» WHAT IS EXPECTED: Go through the data and report each line that holds the string "root".
[Start of section]
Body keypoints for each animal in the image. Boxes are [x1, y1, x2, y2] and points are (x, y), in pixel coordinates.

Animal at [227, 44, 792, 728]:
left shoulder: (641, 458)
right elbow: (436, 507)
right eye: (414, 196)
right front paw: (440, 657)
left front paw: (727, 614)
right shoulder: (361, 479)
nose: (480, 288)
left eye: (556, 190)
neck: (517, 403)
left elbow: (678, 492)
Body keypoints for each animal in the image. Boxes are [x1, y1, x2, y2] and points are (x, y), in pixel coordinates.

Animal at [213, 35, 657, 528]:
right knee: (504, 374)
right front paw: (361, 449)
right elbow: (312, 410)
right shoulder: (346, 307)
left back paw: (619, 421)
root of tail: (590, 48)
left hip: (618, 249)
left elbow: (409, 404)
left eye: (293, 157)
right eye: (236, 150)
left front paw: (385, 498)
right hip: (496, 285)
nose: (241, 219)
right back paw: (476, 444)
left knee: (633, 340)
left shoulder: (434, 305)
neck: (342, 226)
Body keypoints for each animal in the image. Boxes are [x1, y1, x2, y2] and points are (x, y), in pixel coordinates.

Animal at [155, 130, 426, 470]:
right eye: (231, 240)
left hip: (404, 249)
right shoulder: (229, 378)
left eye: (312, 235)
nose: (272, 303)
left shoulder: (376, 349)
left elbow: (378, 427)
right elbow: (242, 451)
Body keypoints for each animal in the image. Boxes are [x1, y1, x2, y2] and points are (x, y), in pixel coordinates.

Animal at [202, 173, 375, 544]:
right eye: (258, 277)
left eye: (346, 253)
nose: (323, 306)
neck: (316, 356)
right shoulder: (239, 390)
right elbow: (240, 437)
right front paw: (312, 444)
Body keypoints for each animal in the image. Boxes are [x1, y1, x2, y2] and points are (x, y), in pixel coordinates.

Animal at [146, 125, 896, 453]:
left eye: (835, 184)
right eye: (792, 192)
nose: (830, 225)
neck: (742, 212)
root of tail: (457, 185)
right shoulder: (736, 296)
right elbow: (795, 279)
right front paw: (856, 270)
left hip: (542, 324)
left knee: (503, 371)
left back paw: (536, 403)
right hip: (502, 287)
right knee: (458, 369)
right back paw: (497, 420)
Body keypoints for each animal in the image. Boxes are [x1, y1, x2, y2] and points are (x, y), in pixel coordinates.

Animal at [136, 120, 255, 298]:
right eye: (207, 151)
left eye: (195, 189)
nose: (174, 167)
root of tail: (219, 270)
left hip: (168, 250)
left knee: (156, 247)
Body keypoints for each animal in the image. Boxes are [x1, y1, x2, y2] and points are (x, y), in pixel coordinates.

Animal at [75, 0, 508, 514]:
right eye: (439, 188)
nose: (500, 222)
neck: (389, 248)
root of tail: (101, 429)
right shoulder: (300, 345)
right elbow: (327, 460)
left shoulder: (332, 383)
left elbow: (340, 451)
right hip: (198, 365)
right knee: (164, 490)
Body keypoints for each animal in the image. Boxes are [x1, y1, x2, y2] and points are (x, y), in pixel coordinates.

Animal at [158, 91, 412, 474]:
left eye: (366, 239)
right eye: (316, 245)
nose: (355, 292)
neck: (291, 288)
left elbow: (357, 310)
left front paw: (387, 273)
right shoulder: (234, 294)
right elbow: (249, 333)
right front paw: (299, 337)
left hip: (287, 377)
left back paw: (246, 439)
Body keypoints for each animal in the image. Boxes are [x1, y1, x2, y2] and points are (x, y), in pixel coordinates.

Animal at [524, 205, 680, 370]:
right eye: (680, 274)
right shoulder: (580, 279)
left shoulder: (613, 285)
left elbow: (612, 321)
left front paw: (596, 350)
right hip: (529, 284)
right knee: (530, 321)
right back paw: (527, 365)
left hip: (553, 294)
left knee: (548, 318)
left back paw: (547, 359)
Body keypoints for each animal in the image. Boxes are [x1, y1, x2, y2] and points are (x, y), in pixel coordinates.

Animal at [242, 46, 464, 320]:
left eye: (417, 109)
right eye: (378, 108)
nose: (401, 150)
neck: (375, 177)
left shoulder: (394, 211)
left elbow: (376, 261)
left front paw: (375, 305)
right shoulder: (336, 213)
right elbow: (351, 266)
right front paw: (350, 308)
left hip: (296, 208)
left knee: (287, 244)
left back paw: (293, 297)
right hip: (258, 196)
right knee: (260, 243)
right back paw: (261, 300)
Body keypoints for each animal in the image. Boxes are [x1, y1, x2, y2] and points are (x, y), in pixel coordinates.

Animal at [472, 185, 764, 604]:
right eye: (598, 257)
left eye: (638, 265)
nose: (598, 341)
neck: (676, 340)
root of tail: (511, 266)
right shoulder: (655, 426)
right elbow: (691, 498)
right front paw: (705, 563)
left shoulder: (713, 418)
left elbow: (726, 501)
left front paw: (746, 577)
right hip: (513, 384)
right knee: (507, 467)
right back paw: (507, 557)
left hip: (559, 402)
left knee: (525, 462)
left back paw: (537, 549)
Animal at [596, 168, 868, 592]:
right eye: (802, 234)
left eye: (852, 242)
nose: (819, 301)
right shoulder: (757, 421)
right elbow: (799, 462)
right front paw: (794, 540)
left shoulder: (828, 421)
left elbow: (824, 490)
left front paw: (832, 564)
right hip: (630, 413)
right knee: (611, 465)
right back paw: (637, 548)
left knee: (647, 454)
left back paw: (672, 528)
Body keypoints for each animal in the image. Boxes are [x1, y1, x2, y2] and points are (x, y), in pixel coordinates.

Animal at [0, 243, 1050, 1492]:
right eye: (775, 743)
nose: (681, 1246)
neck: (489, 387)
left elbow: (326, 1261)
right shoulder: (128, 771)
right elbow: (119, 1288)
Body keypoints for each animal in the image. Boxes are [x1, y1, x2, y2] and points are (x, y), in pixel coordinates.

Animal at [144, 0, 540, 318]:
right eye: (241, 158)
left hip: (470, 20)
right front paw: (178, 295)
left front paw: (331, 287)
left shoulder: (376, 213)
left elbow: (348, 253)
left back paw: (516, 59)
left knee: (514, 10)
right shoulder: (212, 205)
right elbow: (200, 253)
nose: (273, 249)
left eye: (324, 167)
[End of section]
» RESPONSE AREA:
root of tail: (590, 48)
root of tail: (457, 185)
root of tail: (219, 270)
root of tail: (101, 429)
root of tail: (511, 266)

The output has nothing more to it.